Arguably, in the world today, China has the greatest ability to manufacture high quality products.

This question contains an assumption, and the assumption is wrong. Your assumption is that China manufactures poor-quality products because China cannot manufacture high-quality products. The reality is that China manufactures poor-quality products because they are paid to do exactly that. In other words, the buyers in companies in the USA (for example) are explicitly asking their contract manufactures in China to cut corners that they know will make the products lower quality, so that the profit margins are higher.

To understand this phenomenon, the first thing that you need to appreciate is how much excess manufacturing capacity exists in China. The Chinese government hides (or at least obfuscates) this information, but for many types of manufacturing we know that the output could be dramatically higher than it is, if for no other reason than that it was recently much higher than it is today! Steel is a great example.

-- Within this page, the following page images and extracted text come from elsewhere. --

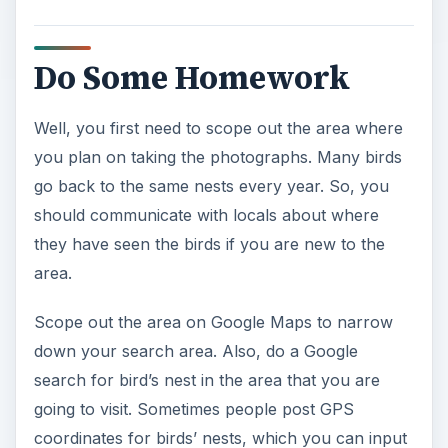
Do Some Homework
Well, you first need to scope out the area where
you plan on taking the photographs. Many birds
go back to the same nests every year. So, you
should communicate with locals about where
they have seen the birds if you are new to the
area.
Scope out the area on Google Maps to narrow
down your search area. Also, do a Google
search for bird’s nest in the area that you are
going to visit. Sometimes people post GPS
coordinates for birds’ nests, which you can input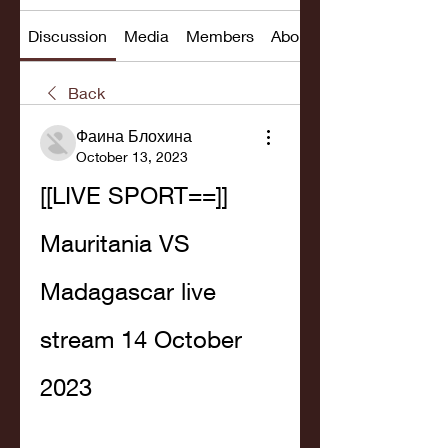
Discussion
Media
Members
About
Back
Фаина Блохина
October 13, 2023
[[LIVE SPORT==]] 
Mauritania VS 
Madagascar live 
stream 14 October 
2023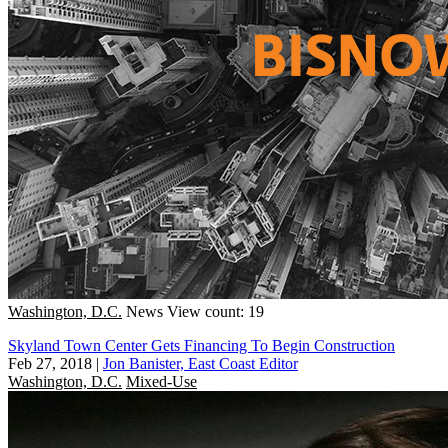
Washington, D.C.
News
View count: 19
Skyland Town Center Gets Financing To Begin Construction
Feb 27, 2018
|
Jon Banister, East Coast Editor
Washington, D.C.
Mixed-Use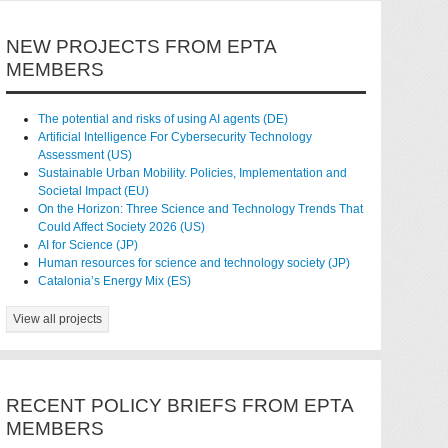
NEW PROJECTS FROM EPTA
MEMBERS
The potential and risks of using AI agents (DE)
Artificial Intelligence For Cybersecurity Technology
Assessment (US)
Sustainable Urban Mobility. Policies, Implementation and
Societal Impact (EU)
On the Horizon: Three Science and Technology Trends That
Could Affect Society 2026 (US)
AI for Science (JP)
Human resources for science and technology society (JP)
Catalonia’s Energy Mix (ES)
View all projects
RECENT POLICY BRIEFS FROM EPTA
MEMBERS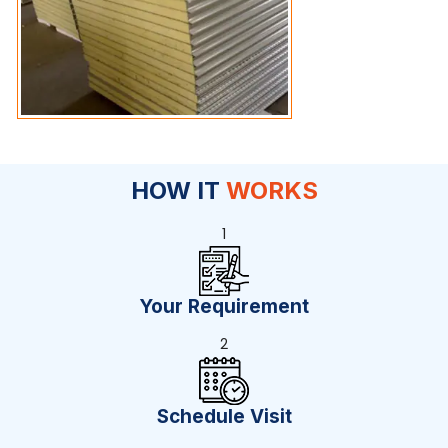
HOW IT
WORKS
1
Your Requirement
2
Schedule Visit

Second, most of the manufacturing that you see coming from China is called contract manufacturing. This happens when a company wants something built to some specification, and they get a number of Chinese manufacturers to bid on that work. The company then chooses one (or more) of those bids, and the manufacturers produce the desired product, and they get paid for that work.

Third, the price that you pay for the product has no relationship to the cost of its manufacture. That $20 item you purchase in the USA? The company that sold it to you probably spent less than $1 on that item for its manufacturing. (In other words, the manufacturer bid less than $1 to produce the item, and in that "less than $1" amount there was enough room that the manufacturer probably realized a profit. Even something super-complex and expensive to build, like an iPhone, costs less than $100 to manufacture — parts and all!)

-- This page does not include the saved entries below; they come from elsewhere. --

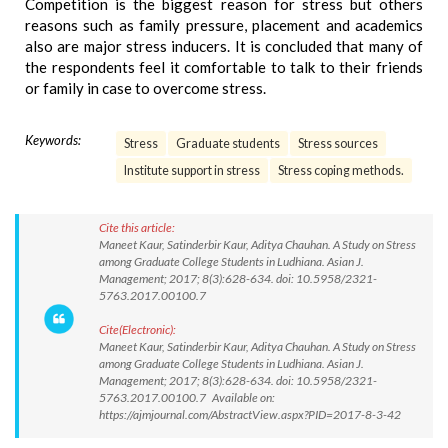
Competition is the biggest reason for stress but others
reasons such as family pressure, placement and academics
also are major stress inducers. It is concluded that many of
the respondents feel it comfortable to talk to their friends
or family in case to overcome stress.
Keywords:
Stress
Graduate students
Stress sources
Institute support in stress
Stress coping methods.
Cite this article:
Maneet Kaur, Satinderbir Kaur, Aditya Chauhan. A Study on Stress
among Graduate College Students in Ludhiana. Asian J.
Management; 2017; 8(3):628-634. doi: 10.5958/2321-
5763.2017.00100.7
Cite(Electronic):
Maneet Kaur, Satinderbir Kaur, Aditya Chauhan. A Study on Stress
among Graduate College Students in Ludhiana. Asian J.
Management; 2017; 8(3):628-634. doi: 10.5958/2321-
5763.2017.00100.7 Available on:
https://ajmjournal.com/AbstractView.aspx?PID=2017-8-3-42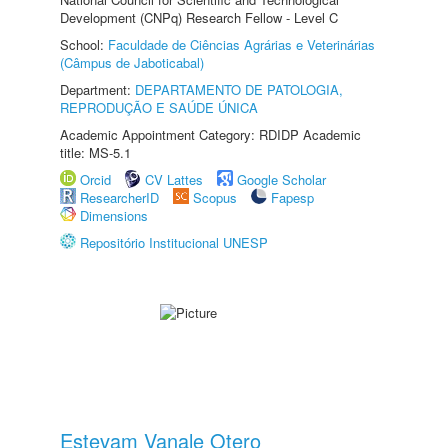
Development (CNPq) Research Fellow - Level C
School:
Faculdade de Ciências Agrárias e Veterinárias
(Câmpus de Jaboticabal)
Department:
DEPARTAMENTO DE PATOLOGIA,
REPRODUÇÃO E SAÚDE ÚNICA
Academic Appointment Category: RDIDP Academic
title: MS-5.1
Orcid
CV Lattes
Google Scholar
ResearcherID
Scopus
Fapesp
Dimensions
Repositório Institucional UNESP
Estevam Vanale Otero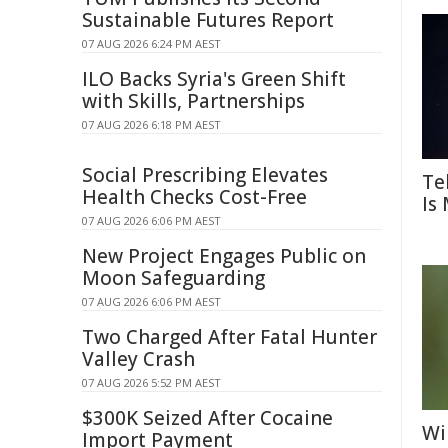
Sustainable Futures Report
07 AUG 2026 6:24 PM AEST
ILO Backs Syria's Green Shift
with Skills, Partnerships
07 AUG 2026 6:18 PM AEST
Social Prescribing Elevates
Te
Health Checks Cost-Free
Is
07 AUG 2026 6:06 PM AEST
New Project Engages Public on
Moon Safeguarding
07 AUG 2026 6:06 PM AEST
Two Charged After Fatal Hunter
Valley Crash
07 AUG 2026 5:52 PM AEST
$300K Seized After Cocaine
Wi
Import Payment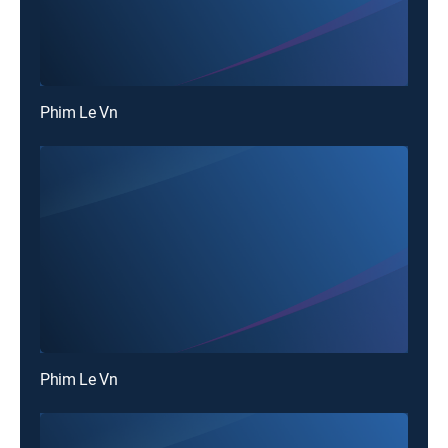
Phim Le Vn
Phim Le Vn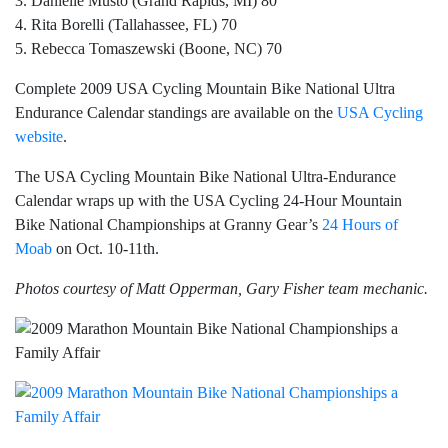
3. Danielle Musto (Grand Rapids, MI) 80
4. Rita Borelli (Tallahassee, FL) 70
5. Rebecca Tomaszewski (Boone, NC) 70
Complete 2009 USA Cycling Mountain Bike National Ultra
Endurance Calendar standings are available on the
USA Cycling
website
.
The USA Cycling Mountain Bike National Ultra-Endurance
Calendar wraps up with the USA Cycling 24-Hour Mountain
Bike National Championships at Granny Gear’s
24 Hours of
Moab
on Oct. 10-11th.
Photos courtesy of Matt Opperman, Gary Fisher team mechanic.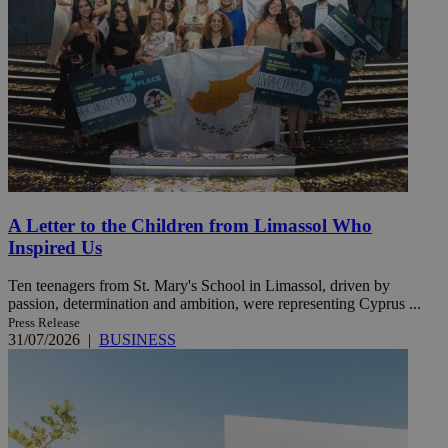
A Letter to the Children from Limassol Who
Inspired Us
Ten teenagers from St. Mary's School in Limassol, driven by
passion, determination and ambition, were representing Cyprus ...
Press Release
31/07/2026
|
BUSINESS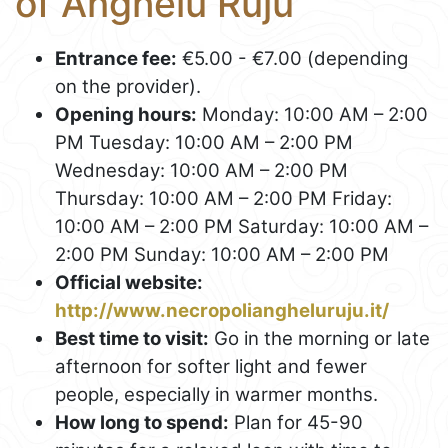
of Anghelu Ruju
Entrance fee:
€5.00 - €7.00 (depending
on the provider).
Opening hours:
Monday: 10:00 AM – 2:00
PM Tuesday: 10:00 AM – 2:00 PM
Wednesday: 10:00 AM – 2:00 PM
Thursday: 10:00 AM – 2:00 PM Friday:
10:00 AM – 2:00 PM Saturday: 10:00 AM –
2:00 PM Sunday: 10:00 AM – 2:00 PM
Official website:
http://www.necropoliangheluruju.it/
Best time to visit:
Go in the morning or late
afternoon for softer light and fewer
people, especially in warmer months.
How long to spend:
Plan for 45-90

Fourth, the executives of the U.S. company are measured (by their board and shareholders) on margin growth. They respond by asking each group within the company to cut costs and/or increase revenues. One of those groups is called purchasing, and they are the ones selecting bids from Chinese manufacturers. When they get a list of bids, and none of those bids is lower than what they paid last year, what do they do?

This creates the ideal environment for what is referred to as "the race to the bottom." You go to the store and expect a product for $20, but if a competitor has something similar for $18, you buy it instead. Since the companies selling those two products are only paying about $1 for the item, they need to get every sale, or their revenue goes down. Remember, to increase the amount of pay that the executives of the US company can take — and this is the only thing that drives large company behavior! — the sales have to go up and/or the costs have to go down. Thus the buyers ("purchasing" department) are told to cut what they're spending from $.93 to no more than $.89. At the same time, the manufacturers are saying that they want $.95 instead of last year's $.93. Something has to give.

And those manufacturers are smart. Very smart. They know this game better than anyone, because their survival depends on it. The first of those manufacturers to come back to the buyer and give them a cheaper option wins, so they are all looking for areas to cut corners in. In other words, they are creatively finding ways to change the specification in a way that won't get the purchaser in big trouble, but can get the price down to what the purchaser needs.

So the good news is that China is more than capable of producing excellent quality items. The bad news is that the reason that China produces poor quality items is a combination of (1) you wanting the cheapest possible item and (2) an economic model driven by executives of the U.S. company willing to do literally anything to get a few million extra dollars in bonus a year, quality be damned.